[Saved entries]
★ ★ ★ ★ ★ ★ ★
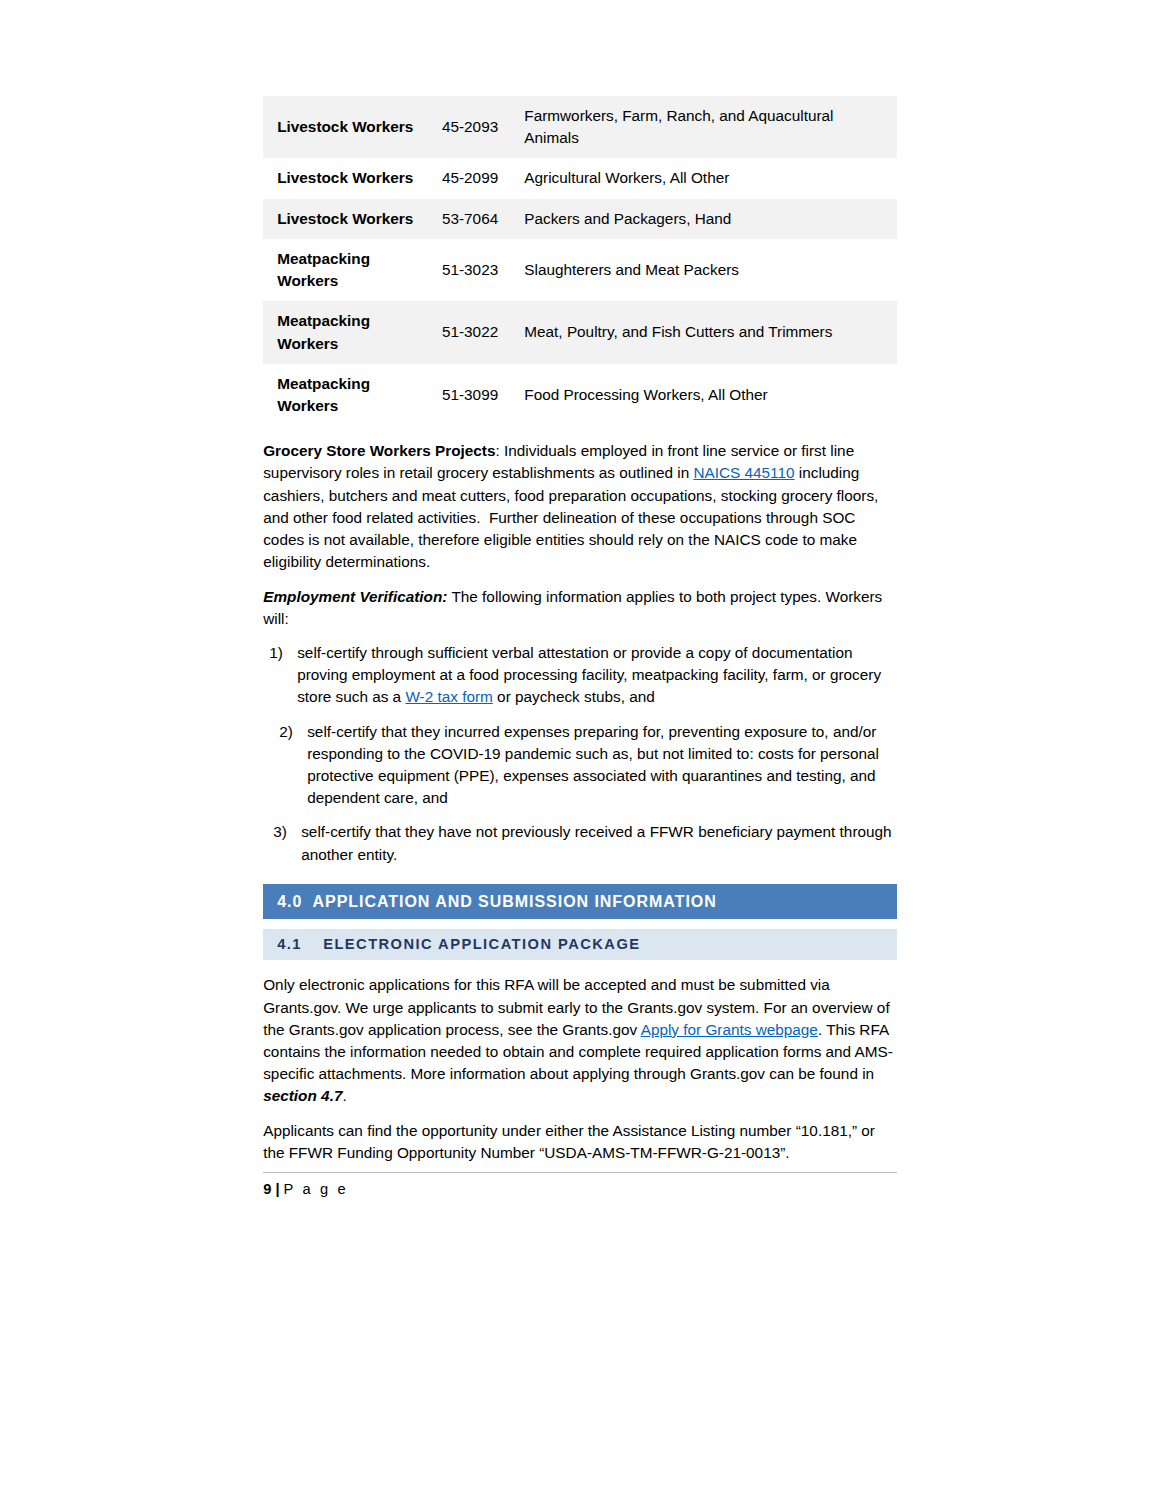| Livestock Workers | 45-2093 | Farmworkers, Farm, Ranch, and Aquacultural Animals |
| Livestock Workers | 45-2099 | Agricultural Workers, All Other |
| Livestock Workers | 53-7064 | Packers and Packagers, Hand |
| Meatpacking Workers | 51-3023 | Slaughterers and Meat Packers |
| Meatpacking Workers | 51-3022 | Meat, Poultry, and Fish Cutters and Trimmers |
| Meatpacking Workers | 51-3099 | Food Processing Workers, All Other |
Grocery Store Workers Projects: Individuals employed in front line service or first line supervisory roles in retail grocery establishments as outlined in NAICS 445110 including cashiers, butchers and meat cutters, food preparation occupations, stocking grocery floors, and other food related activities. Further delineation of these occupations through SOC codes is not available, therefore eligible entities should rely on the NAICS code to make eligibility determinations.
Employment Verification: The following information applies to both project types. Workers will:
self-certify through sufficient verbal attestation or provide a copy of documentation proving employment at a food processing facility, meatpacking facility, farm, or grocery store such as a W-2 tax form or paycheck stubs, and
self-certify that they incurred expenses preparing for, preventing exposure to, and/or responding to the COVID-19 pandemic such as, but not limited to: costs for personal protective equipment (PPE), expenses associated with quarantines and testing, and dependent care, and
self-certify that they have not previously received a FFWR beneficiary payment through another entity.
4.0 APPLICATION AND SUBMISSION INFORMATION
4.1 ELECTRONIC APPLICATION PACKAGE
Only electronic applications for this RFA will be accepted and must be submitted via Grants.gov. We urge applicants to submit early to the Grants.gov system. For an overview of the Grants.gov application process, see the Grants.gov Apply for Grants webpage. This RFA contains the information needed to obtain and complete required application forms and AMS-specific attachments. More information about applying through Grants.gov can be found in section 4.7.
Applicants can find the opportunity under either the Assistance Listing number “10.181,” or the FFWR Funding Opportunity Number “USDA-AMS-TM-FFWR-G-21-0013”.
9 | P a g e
★ ★ ★ ★ ★ ★ ★
- [Work to be completed]: Your reply should be one number, the count of lines in the data that include the word "FFWR".

- [Solved problem]: 2